In Bridges’ first high school meet, he anchored the 4x400-meter relay in a sizzling 49.8 seconds.
“That’s when (head coach) Phil (Wasmuth) and I looked at each other like ‘This guy is something really special,’ and all that he did was improve from then on,” said Weinheimer, who was an assistant. “It seems like yesterday, even though it’s been 30 years since he graduated. He was my hero then, and he’s my hero now.”
Bridges, who became a two-time 400 state champion at North, is still running at the age of 47. And he’s still running fast.
Last month, Bridges captured the USA Track and Field Masters 45- to 49-year-old division in both the 400 and 200. He ran the 400 in 51.01 and the 200 in 23.18.
“(The 400) was a real competitive race,” Bridges said. “We had two guys that were competitive with me, so I enjoyed it quite a bit.
“(The 200) wasn’t as competitive of a race because a couple of the competitors ended up pulling out to run a relay,” he said. “By the time the 200 comes along, it’s the fourth day of the competition, so you just kind of want to get it done. It wasn’t as rewarding as the quarter, but it was still a nice win.”
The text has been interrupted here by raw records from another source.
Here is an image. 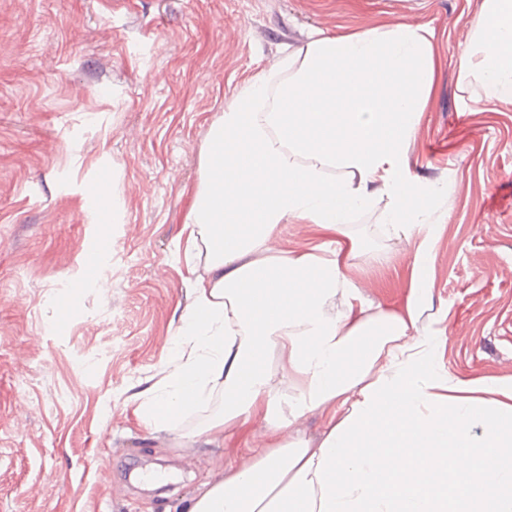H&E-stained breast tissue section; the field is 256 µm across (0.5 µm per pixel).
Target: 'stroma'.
<instances>
[{
  "label": "stroma",
  "instance_id": "stroma-1",
  "mask_svg": "<svg viewBox=\"0 0 512 512\" xmlns=\"http://www.w3.org/2000/svg\"><path fill=\"white\" fill-rule=\"evenodd\" d=\"M485 16V0H0V512H184L264 451L259 419L200 436L223 397L174 429L138 407L194 299L177 243L208 129L315 29L427 28L404 159L446 193L416 333L450 377L512 383V103L459 70ZM387 203L348 224L349 274L368 312L401 314L416 244Z\"/></svg>",
  "mask_w": 512,
  "mask_h": 512
}]
</instances>
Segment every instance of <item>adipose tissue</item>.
I'll return each mask as SVG.
<instances>
[{"mask_svg":"<svg viewBox=\"0 0 512 512\" xmlns=\"http://www.w3.org/2000/svg\"><path fill=\"white\" fill-rule=\"evenodd\" d=\"M463 54L484 98L512 101V0H486ZM426 30L313 31L243 87L208 130L188 248L204 261L162 384L140 405L171 427L215 392L208 441L262 419L266 450L204 483L186 512H512V385L453 381L436 341L414 335L430 296L437 187L415 183L402 148L429 79ZM290 71L276 98L272 82ZM344 170L327 177L326 167ZM391 203L398 237L417 239L405 314H368L348 275L352 213ZM286 223L336 232L334 246L272 252ZM275 367H268V355ZM291 394H284L283 385ZM331 408L312 445L295 422Z\"/></svg>","mask_w":512,"mask_h":512,"instance_id":"1","label":"adipose tissue"}]
</instances>
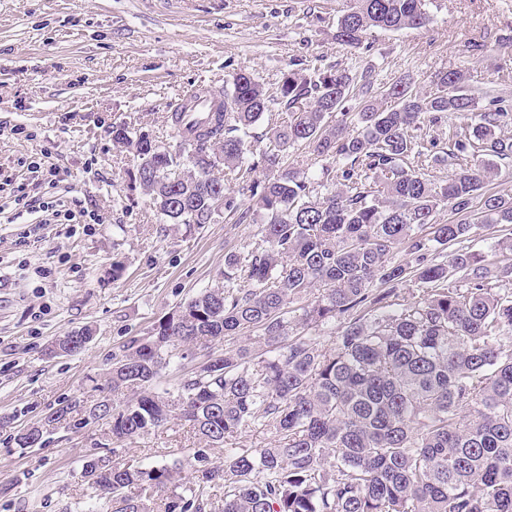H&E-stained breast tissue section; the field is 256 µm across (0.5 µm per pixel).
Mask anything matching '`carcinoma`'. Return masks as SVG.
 Instances as JSON below:
<instances>
[{
  "instance_id": "carcinoma-1",
  "label": "carcinoma",
  "mask_w": 512,
  "mask_h": 512,
  "mask_svg": "<svg viewBox=\"0 0 512 512\" xmlns=\"http://www.w3.org/2000/svg\"><path fill=\"white\" fill-rule=\"evenodd\" d=\"M429 22L426 0H350L336 40L356 48L371 28L399 31ZM424 96L408 78L385 93L368 73L359 88L345 70L314 79L288 71L271 93L247 74L224 88V110L192 138L181 137L180 180L169 173L166 147L112 128L136 157L134 183L170 224H208L214 197L245 223L236 195L265 211L261 239L245 257L224 259V284L205 288L132 338L109 372L107 388L129 397L112 404L109 436L116 444L149 435L172 420L194 427L205 447L182 467L115 463L112 474H84L87 512L102 494L112 512H512V199L473 200L512 167V100L487 91L484 108L461 70L435 75ZM362 107L345 109L353 90ZM394 100L386 110L378 97ZM288 120L272 145L249 160L236 132L254 125L277 101ZM341 115L338 124L326 118ZM448 150L435 160L458 166L438 184L424 158L437 138L414 132L448 117ZM305 144L323 161L314 193L305 173L285 167V151ZM262 167L265 178L250 179ZM241 179L236 191L228 176ZM462 219L436 223L438 211ZM482 224L503 226L493 246L503 259L455 249ZM405 245L408 259L393 260ZM414 283L409 298L401 287ZM323 293L309 299L313 289ZM304 302L299 324L339 322L332 345L288 334L290 305ZM256 329L264 348L224 346ZM203 348L213 362L163 384L161 369ZM73 414L85 425L94 412L80 399L50 414ZM271 428L273 442L237 448L243 432ZM43 427L14 437L21 448L42 445ZM224 449L221 465L208 450Z\"/></svg>"
}]
</instances>
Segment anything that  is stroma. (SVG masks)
I'll list each match as a JSON object with an SVG mask.
<instances>
[{
	"label": "stroma",
	"mask_w": 512,
	"mask_h": 512,
	"mask_svg": "<svg viewBox=\"0 0 512 512\" xmlns=\"http://www.w3.org/2000/svg\"><path fill=\"white\" fill-rule=\"evenodd\" d=\"M348 4L0 0V172L11 179L0 197L24 185L74 213L0 206V512H75L84 461L171 465L200 445L176 421L119 447L100 425L70 420L36 448L12 439L61 401L95 397L129 339L221 282L225 257L246 255L265 221L243 196L248 223L225 212L199 227L166 223L135 189L136 160L113 125L178 150L169 101L240 73L273 91L291 70H368L381 85L411 76L428 96L435 74L462 69L512 94V0H428L425 26L371 30L356 50L336 41ZM86 325L95 335L84 351L51 355L56 337Z\"/></svg>",
	"instance_id": "stroma-1"
}]
</instances>
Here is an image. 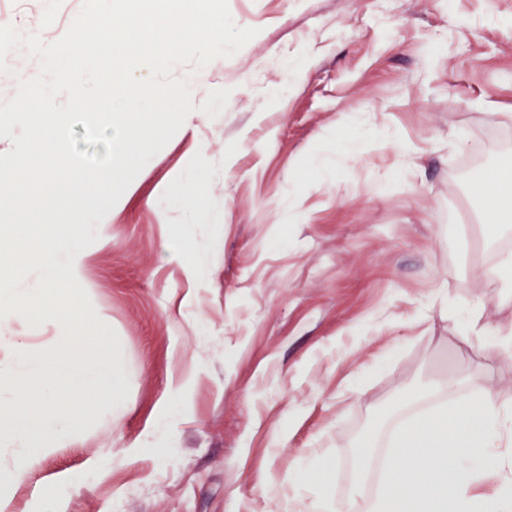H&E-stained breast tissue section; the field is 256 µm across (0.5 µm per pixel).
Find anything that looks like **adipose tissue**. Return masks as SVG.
<instances>
[{"instance_id": "adipose-tissue-1", "label": "adipose tissue", "mask_w": 512, "mask_h": 512, "mask_svg": "<svg viewBox=\"0 0 512 512\" xmlns=\"http://www.w3.org/2000/svg\"><path fill=\"white\" fill-rule=\"evenodd\" d=\"M159 189L169 203L191 209L198 223L210 222V201L201 183L169 179ZM457 388L452 377L437 382L438 405L403 430L372 512H468L474 488L492 474L503 477L494 499L496 512H512V460L497 452L512 397H474L471 422L453 429L440 420L455 409Z\"/></svg>"}]
</instances>
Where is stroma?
<instances>
[{"label": "stroma", "mask_w": 512, "mask_h": 512, "mask_svg": "<svg viewBox=\"0 0 512 512\" xmlns=\"http://www.w3.org/2000/svg\"><path fill=\"white\" fill-rule=\"evenodd\" d=\"M228 4L257 34L195 89L230 90L225 109L192 113L86 250L125 405L26 472L0 458L19 473L6 512H315L321 495L347 512L362 451L396 441L430 382L512 392V356L490 349L512 331L492 273L512 223L479 193L512 168V0ZM23 8L51 43L80 5ZM317 146L328 172L308 185ZM171 177L204 184L213 223L169 206ZM465 309L485 326L467 342Z\"/></svg>", "instance_id": "obj_1"}]
</instances>
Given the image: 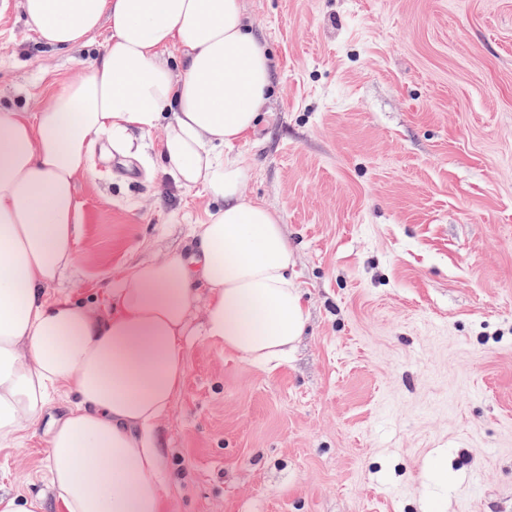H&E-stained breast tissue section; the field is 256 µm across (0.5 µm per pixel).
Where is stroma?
<instances>
[{
	"label": "stroma",
	"instance_id": "obj_1",
	"mask_svg": "<svg viewBox=\"0 0 512 512\" xmlns=\"http://www.w3.org/2000/svg\"><path fill=\"white\" fill-rule=\"evenodd\" d=\"M17 4L0 109L37 112L111 32L51 51ZM241 4L273 86L242 190L296 246L308 330L272 370L193 341L160 425L176 512H512V0ZM163 138L93 144L76 298L206 221L201 190L154 170ZM47 473L42 435L0 449L1 490Z\"/></svg>",
	"mask_w": 512,
	"mask_h": 512
}]
</instances>
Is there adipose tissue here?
<instances>
[{
	"instance_id": "obj_1",
	"label": "adipose tissue",
	"mask_w": 512,
	"mask_h": 512,
	"mask_svg": "<svg viewBox=\"0 0 512 512\" xmlns=\"http://www.w3.org/2000/svg\"><path fill=\"white\" fill-rule=\"evenodd\" d=\"M40 44L111 38L37 112L0 110V448L43 433L48 493H0V512H174L160 421L182 389L190 337L275 368L305 333L295 252L280 215L247 198L235 144L271 90L240 0H19ZM182 52L172 70L165 52ZM164 129L159 168L212 203L187 250L137 263L103 300L59 281L78 259L77 186L91 144ZM69 411L47 417L52 395Z\"/></svg>"
}]
</instances>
The 5-foot-10, 159-pound Bridges, who lives in the Chicago suburb of Homewood, Illinois, was at Franklin College on Saturday to compete in the USATF Indiana Masters Championships. His goal was to break his age-group world record of 50.18 in the 400.
Bridges fell a little short but still won in 51.99.
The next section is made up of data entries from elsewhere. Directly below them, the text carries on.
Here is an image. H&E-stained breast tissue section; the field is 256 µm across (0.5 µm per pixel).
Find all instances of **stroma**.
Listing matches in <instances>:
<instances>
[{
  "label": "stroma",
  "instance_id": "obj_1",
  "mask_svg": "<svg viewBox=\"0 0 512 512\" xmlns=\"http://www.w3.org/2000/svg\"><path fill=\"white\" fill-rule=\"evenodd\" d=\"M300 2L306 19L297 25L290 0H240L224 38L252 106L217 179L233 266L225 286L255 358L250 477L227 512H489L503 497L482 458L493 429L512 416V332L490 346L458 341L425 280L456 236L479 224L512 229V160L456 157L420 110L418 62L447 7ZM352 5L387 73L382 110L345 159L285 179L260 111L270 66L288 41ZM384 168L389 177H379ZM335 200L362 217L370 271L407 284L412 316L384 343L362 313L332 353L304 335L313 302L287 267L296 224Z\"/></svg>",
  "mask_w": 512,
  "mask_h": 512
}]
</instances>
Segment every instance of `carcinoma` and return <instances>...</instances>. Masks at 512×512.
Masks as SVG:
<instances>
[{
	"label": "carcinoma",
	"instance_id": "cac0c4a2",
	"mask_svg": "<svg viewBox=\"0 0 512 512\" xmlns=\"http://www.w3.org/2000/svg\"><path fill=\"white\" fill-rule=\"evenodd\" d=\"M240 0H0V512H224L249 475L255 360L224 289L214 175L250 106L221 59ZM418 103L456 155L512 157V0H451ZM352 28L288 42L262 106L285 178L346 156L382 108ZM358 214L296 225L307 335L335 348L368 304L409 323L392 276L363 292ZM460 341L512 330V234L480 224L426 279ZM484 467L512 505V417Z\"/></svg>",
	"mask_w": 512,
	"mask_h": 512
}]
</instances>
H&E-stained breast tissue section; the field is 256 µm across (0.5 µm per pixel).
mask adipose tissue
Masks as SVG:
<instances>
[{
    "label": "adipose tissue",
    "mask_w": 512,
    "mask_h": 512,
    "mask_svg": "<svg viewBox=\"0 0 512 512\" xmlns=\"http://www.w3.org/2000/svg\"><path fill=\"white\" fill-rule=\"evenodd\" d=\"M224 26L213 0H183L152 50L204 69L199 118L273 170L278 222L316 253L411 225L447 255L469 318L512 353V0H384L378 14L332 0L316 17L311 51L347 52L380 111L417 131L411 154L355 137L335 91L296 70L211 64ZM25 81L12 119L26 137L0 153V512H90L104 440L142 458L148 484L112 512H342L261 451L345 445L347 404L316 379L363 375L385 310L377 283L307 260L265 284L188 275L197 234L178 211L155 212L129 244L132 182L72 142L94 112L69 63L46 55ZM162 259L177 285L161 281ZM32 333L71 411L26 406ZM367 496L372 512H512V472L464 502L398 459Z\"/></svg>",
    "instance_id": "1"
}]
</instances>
“It wasn’t what I wanted,” Bridges said. “I wasn’t able to quite come through the 200 where I wanted to. If you don’t get it in the first half of the race, that’s about it.”
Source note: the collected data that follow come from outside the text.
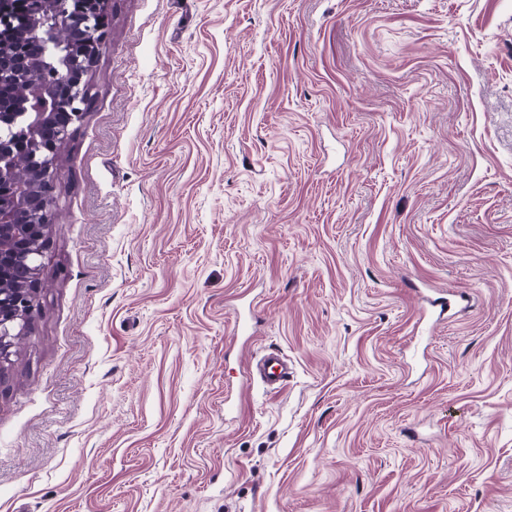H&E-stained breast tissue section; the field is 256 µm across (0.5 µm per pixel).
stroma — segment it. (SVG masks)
<instances>
[{
  "label": "stroma",
  "mask_w": 512,
  "mask_h": 512,
  "mask_svg": "<svg viewBox=\"0 0 512 512\" xmlns=\"http://www.w3.org/2000/svg\"><path fill=\"white\" fill-rule=\"evenodd\" d=\"M107 12L0 512H512V0ZM457 297L455 300H451L446 296H439L436 298L427 299V306H425L419 314L418 323L433 319L435 316L440 319L444 318L448 312L459 307L455 312L456 314L467 308L468 296L465 295H452ZM466 302V304H464ZM291 375V367L288 359L279 351H269L255 364L248 383L257 381L267 391H279L288 382Z\"/></svg>",
  "instance_id": "1"
}]
</instances>
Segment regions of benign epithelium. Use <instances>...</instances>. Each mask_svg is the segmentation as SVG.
<instances>
[{"mask_svg": "<svg viewBox=\"0 0 512 512\" xmlns=\"http://www.w3.org/2000/svg\"><path fill=\"white\" fill-rule=\"evenodd\" d=\"M45 4L18 31L9 0H0V80L17 88L14 99L0 100V371L37 311L42 251L33 242L48 244L56 224L57 154L84 117L88 74L108 27L106 0ZM34 79L44 91L29 97L23 88ZM19 158L28 168L23 180Z\"/></svg>", "mask_w": 512, "mask_h": 512, "instance_id": "obj_1", "label": "benign epithelium"}]
</instances>
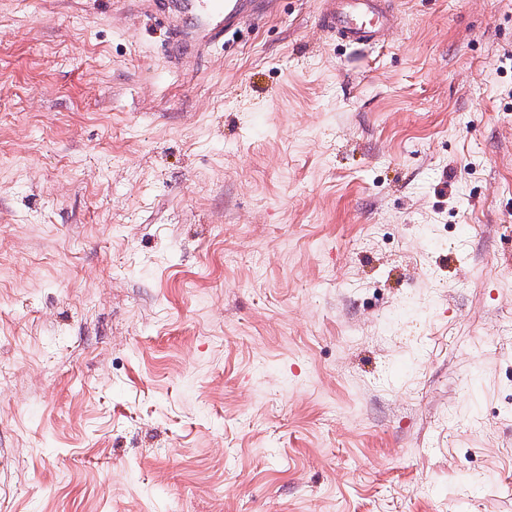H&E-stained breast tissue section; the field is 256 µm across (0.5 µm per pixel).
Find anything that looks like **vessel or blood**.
I'll return each instance as SVG.
<instances>
[{"mask_svg":"<svg viewBox=\"0 0 512 512\" xmlns=\"http://www.w3.org/2000/svg\"><path fill=\"white\" fill-rule=\"evenodd\" d=\"M140 7L163 14L178 36L180 48L171 57L174 68L191 71L211 46L221 43L228 30L248 18L245 0H138ZM318 16L324 35L349 44L384 46L397 12L382 0H321Z\"/></svg>","mask_w":512,"mask_h":512,"instance_id":"1","label":"vessel or blood"}]
</instances>
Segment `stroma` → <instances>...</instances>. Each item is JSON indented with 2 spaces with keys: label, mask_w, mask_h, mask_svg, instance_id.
Listing matches in <instances>:
<instances>
[{
  "label": "stroma",
  "mask_w": 512,
  "mask_h": 512,
  "mask_svg": "<svg viewBox=\"0 0 512 512\" xmlns=\"http://www.w3.org/2000/svg\"><path fill=\"white\" fill-rule=\"evenodd\" d=\"M392 2L0 0V512H512V0ZM139 0L137 8L163 14L168 28L179 37L180 48L171 56V64L182 71H193L211 46L224 43V33L248 20L247 0ZM142 9V8H141ZM191 15L195 23L185 29L183 18ZM321 4V31L349 44L383 47L387 30L398 20L387 0H322Z\"/></svg>",
  "instance_id": "obj_1"
}]
</instances>
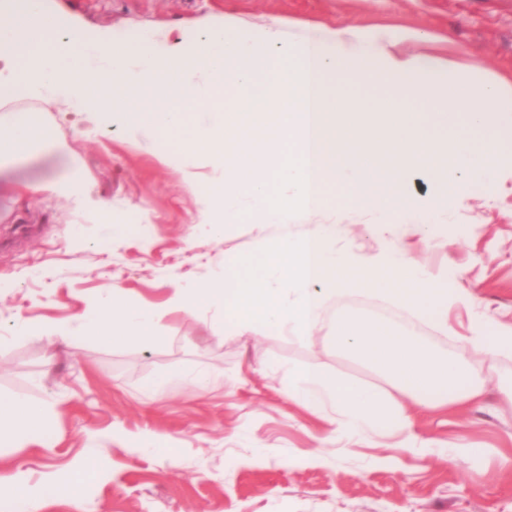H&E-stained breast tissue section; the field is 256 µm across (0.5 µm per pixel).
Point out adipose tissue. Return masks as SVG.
Returning a JSON list of instances; mask_svg holds the SVG:
<instances>
[{"label": "adipose tissue", "mask_w": 512, "mask_h": 512, "mask_svg": "<svg viewBox=\"0 0 512 512\" xmlns=\"http://www.w3.org/2000/svg\"><path fill=\"white\" fill-rule=\"evenodd\" d=\"M49 0H0V165L56 147L42 113L17 104L54 102L90 114L99 131L120 130L154 144L175 138L162 154L187 180L200 167L221 169L204 200L198 233L219 235L225 225L285 224L336 202L371 210L408 228L409 216L432 218L448 207L449 167L467 183L495 180L504 140H512V82L448 65L437 56L400 51L415 33L362 32L307 25L284 41L278 24L252 26L213 19L179 32L122 27L82 28ZM381 80L387 96L369 110L355 107L347 89ZM417 95L443 123L466 115L496 134L473 146L463 138H438L405 108ZM412 170L427 185L411 199L400 174ZM82 174L62 156L48 178L23 184L27 193H79ZM161 311L127 300L119 291L89 303L81 324L101 345L136 339L155 342ZM336 342L389 376L408 396L397 404L375 388L307 366L291 371L289 400L317 416L341 414L347 438L405 428L413 409L465 406L483 393L460 359L438 360L423 342L375 318H349ZM55 412L15 394L0 393V447L43 446ZM74 477L32 486L22 472L0 477V500L23 512H42L51 501H73L80 481L105 472L91 458L75 460Z\"/></svg>", "instance_id": "1"}]
</instances>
Although he was playing some tennis and indoor soccer and doing a little running to stay in shape, Bridges wasn’t satisfied.
“I was doing some 5Ks, and those are OK, but I read a book by a guy named Bill Collins, and one of the phrases he coins is ‘Why run far when you can run fast?’” Bridges said. “So I got back on the track and started doing track workouts, and then I came upon this club that trained at the same high school.”
So in 2009, Bridges began working out with Explosion Track Club. He started running track events again in 2010, running the 400 in the mid-50s and working his way down.
“We have a good group of sprinters at our club, so you always have a benchmark to see how you’re doing,” Bridges said. “But I was surprised that I could pop off the times. That makes you hungry and go a little faster. Now, I want that 49-second quarter.”
Last year, Bridges ran a 50.9 400 and a 23.0 200. His personal-bests are 45.4 in the 400 and 20.8 in the 200 while at University of Illinois.
In 1988, Bridges ran the 400 in the Olympic Trials in Indianapolis and beat future gold medalist Michael Johnson in his heat.
Bridges still holds the North school record at 47.4. He holds the North Sectional records in the 100, 200 and 400.
“He was amazing,” said Wasmuth, who was boys track coach from 1976-91. “I don’t think he ever ran a 400 over 50. Even in dual meets, he was always in the 49, 48 range, and in the big meets, he was down in the 47s.”
Wasmuth remembers Bridges running a 46-second anchor leg in the 4x400 to make up 30 yards on the leader and give the Bull Dogs the 1985 regional team title.
“He was a great team leader,” Wasmuth said. “He was so special. He was a wonderful athlete, and he was every coach’s dream and I was fortunate enough to be there when he came through.”
Following Bridges’ senior year, Wasmuth let him keep his blue jersey with “NORTH” written across the chest. Bridges wore that same jersey Saturday at Franklin.
“When we got back after dinner and everything that Saturday night (after the 1985 state meet), usually when someone wins the state, there was a fire truck to meet them,” Wasmuth said. “I gave him a ride on my scooter and dropped him off at his house.”
One of the competitors Bridges beat for the state title, North Central’s Robert Thomas, now runs against Bridges in masters races. Thomas, who is currently injured, was the director of Saturday’s meet at Franklin.
“We’re just as competitive now as we were then,” Thomas said. “It doesn’t change any. He wants to win as bad as I want to win. For our age group, he’s one of the best in the world.”
Bridges said he plans to keep sprinting as long as it’s fun. He definitely wants to make it through the next couple years to get the world record, and then maybe try for the 50-54 age group record in three years.
“But I know that Father Time works against you, so each year gets harder to get that 50.1,” Bridges said.